Wells Fargo’s chief financial officer, Mike Santomassimo, stated at a June 10 industry gathering that the Trump administration’s stress-test reform ideas will boost the sector.
“As we look forward from a capital perspective, it’s great that we have a lot of excess capital,” Santomassimo stated. “Now that we don’t have an asset cap, we can deploy it with greater flexibility, which is fantastic and will contribute to the growth. We’ll take a look at that. We’ve also been actively giving back to shareholders.”
The Fed’s recommendation for banks’ stress-capital buffers, which will be approved in August, will be a significant development after Friday’s stress test.
Analysts at KBW predicted that Wells Fargo’s stress-capital buffer would decrease by 0.3% to 3.5%, M&T Bank Corp.’s (MTB) would decrease by 0.5% to 3.3%, Goldman Sachs’ would decrease by 1% to 5.4%, and Morgan Stanley’s would decrease by 1% to 5%.
Analysts’ opinions of Wells Fargo’s dividend plans will also be improved by the company’s successful stress-test findings.

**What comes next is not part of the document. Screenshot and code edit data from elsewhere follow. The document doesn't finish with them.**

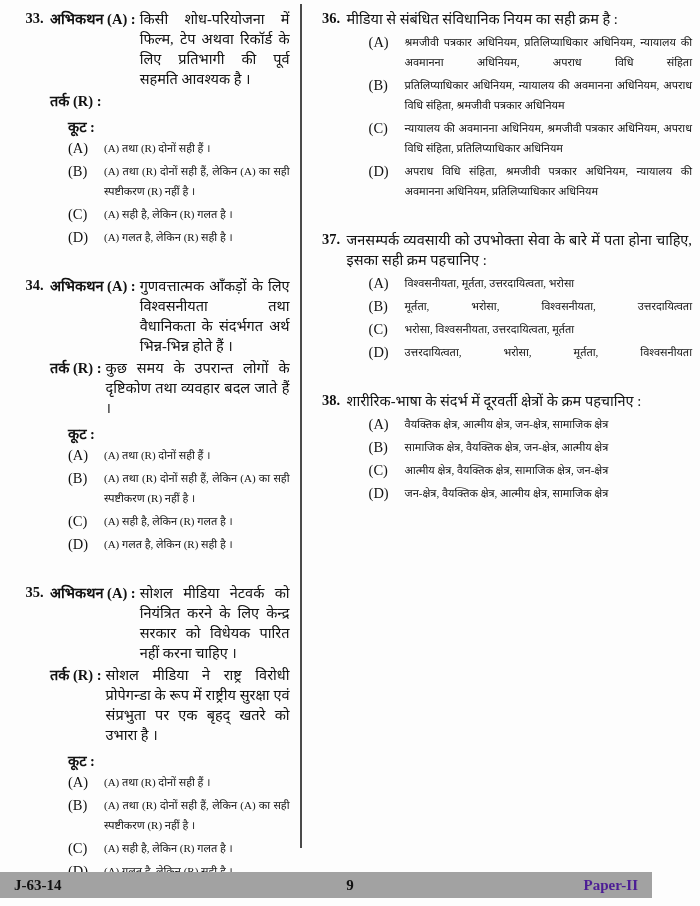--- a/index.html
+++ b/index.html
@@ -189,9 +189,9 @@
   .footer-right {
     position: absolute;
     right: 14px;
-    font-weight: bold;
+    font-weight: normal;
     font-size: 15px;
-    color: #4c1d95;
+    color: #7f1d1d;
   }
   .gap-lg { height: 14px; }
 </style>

According to MarketWatch analysis, Wells Fargo is at the top of a list of banks that are anticipated to increase their dividends following the stress test. According to average forecasts among experts surveyed by FactSet, the bank led the group with an 11.3% anticipated dividend rise in the third quarter. With 8.5%, Goldman Sachs came in second.
Also read: After the Fed’s stress tests, 20 banks are anticipated to raise their payouts the most
Formally known as the Comprehensive Capital Analysis and Review (CCAR), this year’s stress tests featured the biggest U.S. banks, including Citigroup Inc. (C)(C), American Express Co. (AXP), Bank of New York Mellon Corp. (BK), Capital One Financial Corp. (COF), and Charles Schwab Corp. (SCHW).
Northern Trust Corp. (NTRS), PNC Financial Services Group Inc. (PNC), State Street Corp. (STT), Truist Financial Corp. (TFC), and U.S. Bancorp (USB) are among the other institutions that have undergone testing.
In order to smooth out the results and lessen data volatility, the Fed is developing a plan that was announced in April to average the stress-test results across two years in a row.
“If the board finalizes the rule as proposed, it would require averaging this year’s results with those of the 2024 stress test to calculate each bank’s stress-capital buffer requirement,” according to a Fed statement.
In general, it is anticipated that federal regulators will be less stringent with banks under the Trump administration than they have been in the past. This has contributed to the increase in bank stocks this year.
Wells Fargo’s stock has increased 13.2% so far in 2025, compared to 20.6% for Goldman Sachs, 19.8% for JPMorgan Chase, 7.2% for Bank of America, and 19.9% for Citigroup.
In comparison, the S&P 500 SPX and the Nasdaq Composite COMP are both up 5%, and the Dow Jones Industrial Average DJIA is up 3%.